Cette rencontre qui a rassemblé universitaires, chercheurs, chefs d’entreprises et acteurs de l’enseignement de la recherche a pour objectif de réfléchir sur l’importance de l’innovation, de la capitalisation et diffusion du savoir à travers les nouvelles technologies de l’information.
En ouverture de cette journée, M.Abdelhafid Debbagh, Secrétaire Général du ministère de l’éducation nationale, de l’enseignement supérieur, de la formation des cadres et de la recherche scientifique, a souligné que la croissance des pays était tributaire de l’économie du savoir. Il a rappelé dans ce sens, l’importance de créer des interfaces entre les universités et les entreprises et de promouvoir la recherche.
M. Nourredine Mouaddib, Président de l’Université Internationale de Rabat, a ajouté que le savoir représentait aujourd’hui un enjeu stratégique puisqu’il favorise la croissance et la compétitivité. Le président est ensuite revenu sur les différents facteurs qui participent à l’émergence d’une économie du savoir ; l’autonomie des universités, le développement de la recherche et la promotion des réseaux d’excellence.
Pour clore cette séance d’ouverture, Mme Maha Merezak, représentante de l’ISESCO a rappelé les efforts consentis par son organisation pour la promotion de l’éducation et de l’enseignement au niveau des pays membres et le soutien accordé aux universités dans le domaine de la recherche et de l’innovation.
Lors de la session plénière, M. Driss Khrouz, Directeur de la Bibliothèque Nationale du Royaume du Maroc a présenté les impacts du développement humain sur l’économie. Selon M.Khrouz, l’accumulation de savoirs, de connaissances aboutissent à une rupture positive, celle-ci, à l’image de ce qui s’est passé au Japon ou en Corée du Sud, favorise la croissance du pays. L’économie du savoir propose ainsi une nouvelle conception qui est celle de la « richesse collective et non plus de la pénurie artificielle provoquée par le marché», de la capitalisation et du partage de l’information et du savoir.
Le Pr. Dominque Linossier, professeur à l’UIR et consultant international est, quant à lui, revenu sur le rapport entre l’économie du savoir et le développement des territoires. Il précise que l’attractivité et la compétitivité territoriales, facteurs du développement territorial, reposent sur la présence de bassins qui promeuvent, le partage des connaissances, l’innovation, la recherche et l’entreprenariat.
De son côté, M. Driss Aissaoui, Directeur du quotidien « Assahrae Al Maghribia », a présenté lors de son allocution, les liens entre la circulation de l’information et l’économie du savoir.

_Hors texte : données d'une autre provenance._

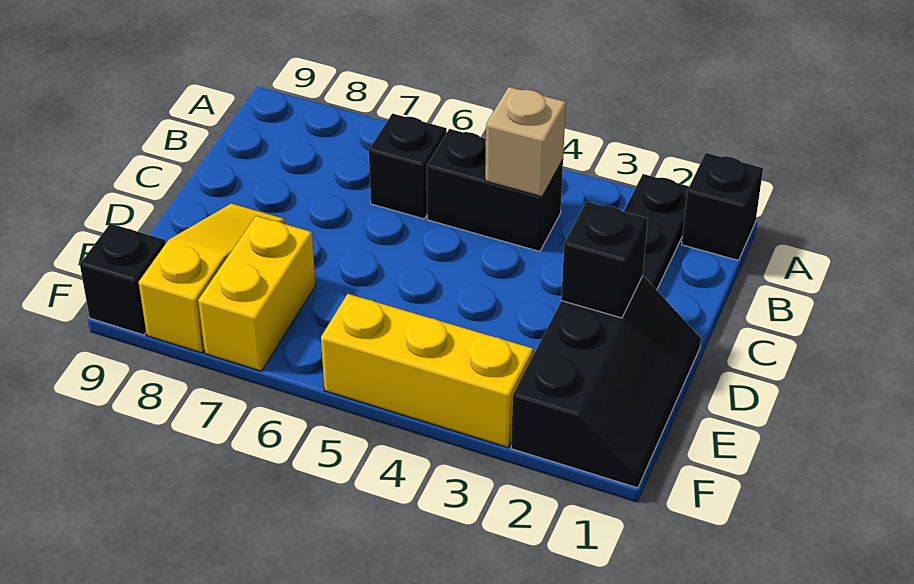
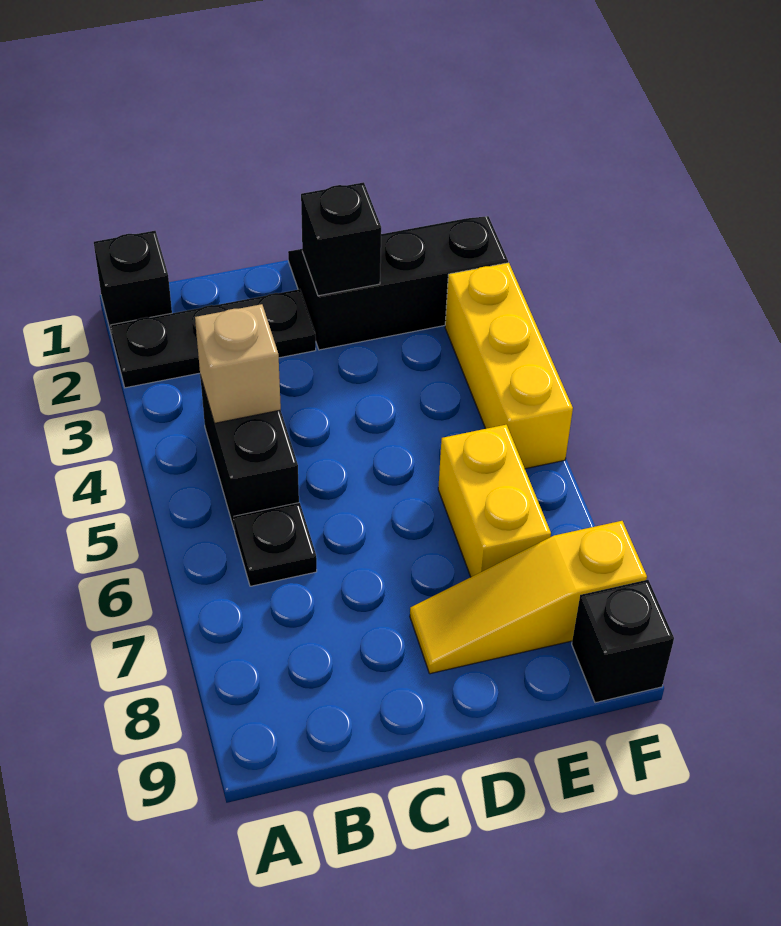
black 1x1 brick [369,114,447,219] -> black 1x1 plate [234,503,317,586]
yellow 1x2 brick [198,216,316,371] -> yellow 1x2 brick turned to [438,425,551,577]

Selon, le spécialiste de la communication, l’économie du savoir repose sur le traitement des savoirs, leur diffusion au travers des médias, la promotion de l’innovation, la capitalisation des connaissances et leur accessibilité. Sur ce dernier point, M. Aissaoui, est revenu sur l’importance des médias, vecteurs et vulgarisateurs de l’information, dans les processus l’accessibilité collective au savoir.
En clôture, de cette session plénière, M.Eric Yvonnet, professeur à l’UIR et consultant international, est revenu sur les possibles liens entre la philosophie et l’économie du savoir.
Cette journée portes ouvertes dédiée à l’économie du savoir, a connu la participation de différents experts, chercheurs, universitaires et chefs d’entreprise à deux ateliers de travail. Le premier animé par Idriss Ilali, professeur à Georgia Institute of Technology (USA), s’articule autour de la thématique de « Bâtir une économie fondée sur les savoirs et orientée vers la création d’emplois, la compétitivité et le développement durable ». Le second, animé par Dr Mokhtar Ghambou, professeur à l’Université de Yale (USA), traite de la thématique « l’économie du savoir n’est pas qu’un enjeu d’entreprises ».